Some 40 lawyers and judges submitted applications to a screening committee. Though Telesca had the proper party credentials, and the Italian background D’Amato was believed to favor, other candidates were said to have done more for the Republican Party, or had criminal-court experience.
Yet Telesca, as the only Surrogate Court judge, had the administrative experience the position required, as well as being a sitting judge, as the Reagan administration wanted. He also had a lot of support, including that of Conable, local business organizations and a senior judge on the New York State Court of Appeals.
In November 1981, D’Amato announced his decision to submit Telesca’s name for the appointment. In March 1982, Reagan called Telesca at home to offer him the job. Following confirmation by the Senate, Telesca was sworn in that May.

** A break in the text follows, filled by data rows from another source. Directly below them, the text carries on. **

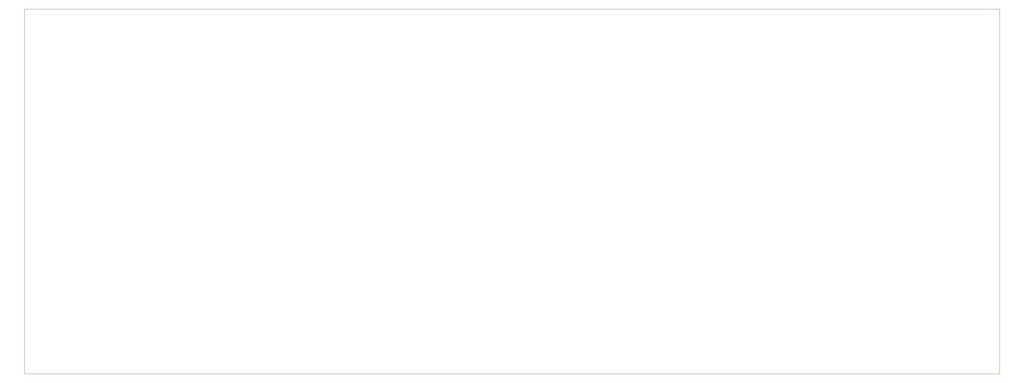
<source format=gbr>
%TF.GenerationSoftware,KiCad,Pcbnew,8.0.8*%
%TF.CreationDate,2025-05-17T22:16:50-04:00*%
%TF.ProjectId,control board,636f6e74-726f-46c2-9062-6f6172642e6b,rev?*%
%TF.SameCoordinates,Original*%
%TF.FileFunction,Profile,NP*%
%FSLAX46Y46*%
G04 Gerber Fmt 4.6, Leading zero omitted, Abs format (unit mm)*
G04 Created by KiCad (PCBNEW 8.0.8) date 2025-05-17 22:16:50*
%MOMM*%
%LPD*%
G01*
G04 APERTURE LIST*
%TA.AperFunction,Profile*%
%ADD10C,0.025400*%
%TD*%
G04 APERTURE END LIST*
D10*
X303319571Y-199072700D02*
X560197400Y-199072700D01*
X560197400Y-295262500D01*
X303319571Y-295262500D01*
X303319571Y-199072700D01*
M02*

</source>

Waiting for him were 800 cases that had piled up after Burke had died. Telesca’s first task was to shore up the staff working for the federal court.
“I had to bring this court into the 20th century,” Telesca says.
The work continued to pile up, especially as new federal laws yielded fresh antidiscrimination lawsuits and legal actions by prisoners. In 1987, after requesting help to deal with the 900 cases he was handling, Rochester got a second U.S. District judge, David Larimer.
Two years later, Telesca earned the seven-year appointment to chief judge for the 17-county Western District, by Chief Justice of the Supreme Court William Rehnquist, and continued to seek–and receive–permission to add more people to the judicial federal roster.
The court also had started a federal defender program to give criminal defendants the services of specialists in federal sentencing, a very complex system.
“We had put in an infrastructure,” Telesca says. “The administration is necessary to get the job done.”
Since the post of chief judge passed to Larimer two years ago, Telesca has seen his load lighten somewhat. With senior status, he chose to stop taking the civil complaints of prisoners. He spends two winter months in Palm Springs, Calif., where he talks with and faxes to his clerks and secretary daily–and manages to get in a daily game of golf as well.
Attention to minutiae is part of his job, a part that keeps a federal judge from being overwhelmed with the 300 to 400 cases he is carrying at any one time.
“You have to be a bit compulsive to be a federal judge,” he says.
Telesca periodically goes to Washington, D.C., to teach newly appointed federal judges some of the tricks of the trade.
“The federal system is totally different than any state system,” he notes. For instance, federal judges are assigned both civil and criminal cases, and must be able to do research quickly and produce decisions. “A federal judge has to control his docket.”
Telesca still dictates his decisions into a tape recorder, a practice he took up as a young lawyer when he realized it would increase his productivity.
Friends and acquaintances, even those he has ruled against, call him one of the area’s finest jurists; independent-minded, but also kind toward the people who come into his courtroom.
“He’s got extraordinary people skills,” says Witmer of Nixon, Hargrave. “He’s not cloistered.”
“I think he especially values other people and judges them on integrity, honesty and moral compass,” Larimer says.
Yet his lofty principles do not keep him from more everyday interests. He likes to talk about his two grandchildren, sports and, especially, local politics. Larimer says even now Telesca manages to keep abreast of the races, and he usually is pretty accurate in predicting who will win.
When he used to play tennis at Mid-Town Tennis & Athletic Club, Telesca carried himself like an ordinary guy, says fellow member David Flaum of Flaum Management Co. Inc. “You would never guess that he was a big federal judge.”
Telesca has no trouble remembering who he is.
“I come to work every day, and I’m the luckiest guy in town. Without political pressure … my job is to do the right thing,” he says. “What a joy.”